Élever au grain, premier long métrage documentaire de la réalisatrice bruxelloise Alice Godart, suit une famille d'agriculteurs confrontée à la maladie, à l'endettement et à la fragilité du monde rural. Retour sur un film franco-belge sensible, à la fois un portrait de famille, un récit de travail et une réflexion sur la transmission.

Sorti le 25 mars, Élever au grain est un film franco-belge d’une rare justesse. Il a reçu le Prix du Jury au festival En ville ! qui a salué l’inventivité de sa mise en scène et la capacité de sa réalisatrice à faire cinéma de tout ce qui se présente.

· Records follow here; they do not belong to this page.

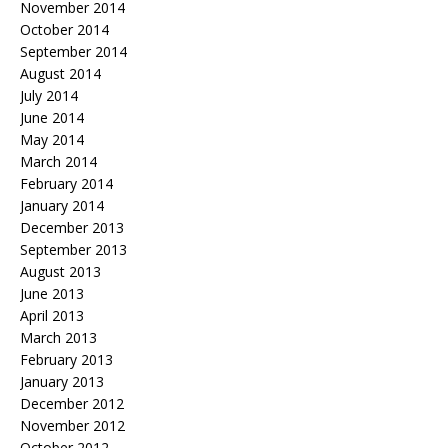
November 2014
October 2014
September 2014
August 2014
July 2014
June 2014
May 2014
March 2014
February 2014
January 2014
December 2013
September 2013
August 2013
June 2013
April 2013
March 2013
February 2013
January 2013
December 2012
November 2012
October 2012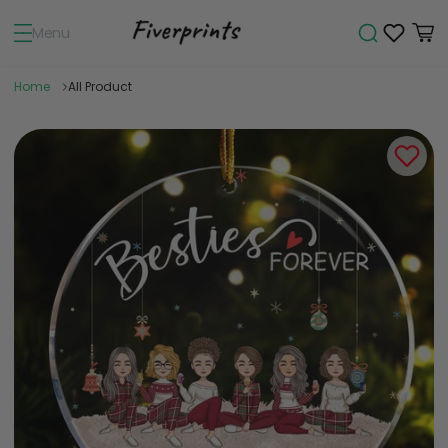
Menu
Home
All Product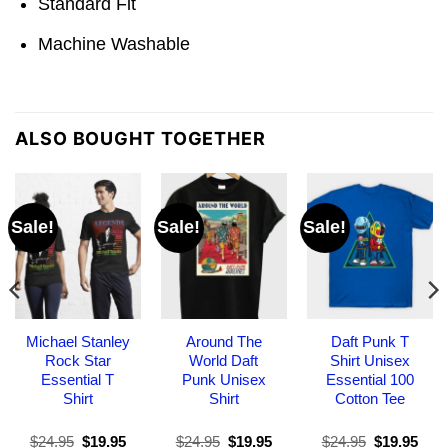
Standard Fit
Machine Washable
ALSO BOUGHT TOGETHER
Sale!
Sale!
Sale!
Michael Stanley
Around The
Daft Punk T
Rock Star
World Daft
Shirt Unisex
Essential T
Punk Unisex
Essential 100
Shirt
Shirt
Cotton Tee
Original
Current
Original
Current
Original
Curr
$
24.95
$
19.95
$
24.95
$
19.95
$
24.95
$
19.95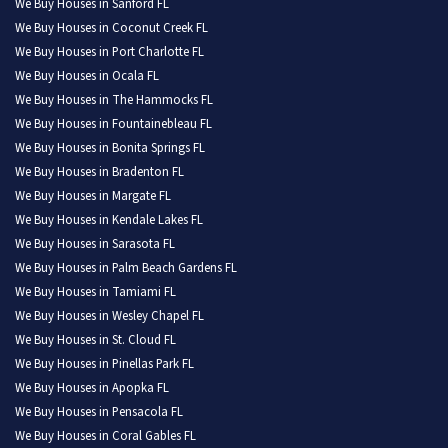
We Buy Houses in Sanford FL
We Buy Houses in Coconut Creek FL
We Buy Houses in Port Charlotte FL
We Buy Houses in Ocala FL
We Buy Houses in The Hammocks FL
We Buy Houses in Fountainebleau FL
We Buy Houses in Bonita Springs FL
We Buy Houses in Bradenton FL
We Buy Houses in Margate FL
We Buy Houses in Kendale Lakes FL
We Buy Houses in Sarasota FL
We Buy Houses in Palm Beach Gardens FL
We Buy Houses in Tamiami FL
We Buy Houses in Wesley Chapel FL
We Buy Houses in St. Cloud FL
We Buy Houses in Pinellas Park FL
We Buy Houses in Apopka FL
We Buy Houses in Pensacola FL
We Buy Houses in Coral Gables FL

Un portrait de famille au cœur de la ferme

Alice Godart a 33 ans aujourd’hui. Quand elle est revenue à la ferme familiale il y a quelques années, c’était pour y filmer son père, Etienne, éleveur de volailles et motard passionné. Ce qui aurait pu se résumer à un portrait sympathique bifurque brutalement quand Etienne tombe malade. Alice décide de s’installer durablement à la ferme. Sa sœur Fleur la rejoint. Elles tentent ensemble de maintenir l’exploitation à flot tandis que les dettes s’accumulent et que l’enfer kafkaïen de l’administration se referme sur elles peu à peu. Pendant ce temps, leur père faiblit à vue d’œil, mais il finit par vaincre la maladie. Hélas ! l’autre mal qui le ronge, sa ferme, ne va pas mieux pour autant.

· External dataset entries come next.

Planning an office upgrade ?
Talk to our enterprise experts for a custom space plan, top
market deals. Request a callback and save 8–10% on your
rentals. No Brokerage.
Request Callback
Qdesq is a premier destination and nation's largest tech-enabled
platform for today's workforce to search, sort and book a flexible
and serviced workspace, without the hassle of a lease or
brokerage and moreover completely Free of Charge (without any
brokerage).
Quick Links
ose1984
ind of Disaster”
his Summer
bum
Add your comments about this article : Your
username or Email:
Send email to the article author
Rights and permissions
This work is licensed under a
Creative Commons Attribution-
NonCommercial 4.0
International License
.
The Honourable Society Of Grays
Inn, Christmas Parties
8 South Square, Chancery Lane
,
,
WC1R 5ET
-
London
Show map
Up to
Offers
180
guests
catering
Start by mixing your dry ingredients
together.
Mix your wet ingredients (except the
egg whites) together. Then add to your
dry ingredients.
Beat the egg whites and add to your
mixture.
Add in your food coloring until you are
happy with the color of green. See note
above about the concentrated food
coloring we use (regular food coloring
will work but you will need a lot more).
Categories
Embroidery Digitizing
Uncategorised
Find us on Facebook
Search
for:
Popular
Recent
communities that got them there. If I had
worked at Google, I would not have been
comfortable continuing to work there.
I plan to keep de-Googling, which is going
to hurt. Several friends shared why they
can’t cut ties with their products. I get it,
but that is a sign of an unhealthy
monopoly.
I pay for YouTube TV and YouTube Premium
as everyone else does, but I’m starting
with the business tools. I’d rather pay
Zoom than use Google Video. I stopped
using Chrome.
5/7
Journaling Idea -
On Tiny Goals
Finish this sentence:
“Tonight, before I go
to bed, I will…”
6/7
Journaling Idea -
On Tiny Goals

À écouter : L'interview d'Alice Godart pour « Élever au grain »

Un roman qui finit bien

Le premier plan du film, c’est une lune dans la nuit noire. Ce plan nocturne dit d’emblée la fatigue des jours trop courts et des réveils trop tôt. Le dernier plan du film est un faux bain de soleil, une fantasmagorie irréelle et lumineuse. Entre ces deux extrêmes, des ténèbres à la lumière, Élever au grain traverse la maladie, le doute, la peur et les non-dits que l’on se dit enfin. Ce film est romanesque à maints égards: grâce au caractère bien trempé de son personnage principal évidemment, mais aussi par la façon dont sa réalisatrice parvient à tirer le réel vers l’espérance: "Je voulais que ce film finisse bien, confie-t-elle, parce que dans la vraie vie, je ne sais pas si tout ça va bien finir. Alors dans ce film, je voulais maîtriser le narratif pour avoir au moins une version de l’histoire qui se termine bien."

Exploitation familiale

En Wallonie comme en France, on estime qu’environ 20% des agriculteurs vivent sous le seuil de pauvreté. Élever au grain donne un visage à cette réalité. Et quand on demande à Alice Godart de quoi son film parle avant tout, elle répond sans hésiter que "c’est un film sur le travail. Sur le travail rural. Sur une exploitation familiale, ce qui n’est pas à anodin comme expression…"

Où voir Élever au grain en Belgique ?

Le film (produit par Dancing Dog Productions et Les Films de l’Œil Sauvage) sera projeté en présence de la réalisatrice Alice Godart le 12 mai à 20h à Liège (au Churchill), le 19 mai à Stavelot (au Versailles); le 22 mai à Nivelles (au Ciné4).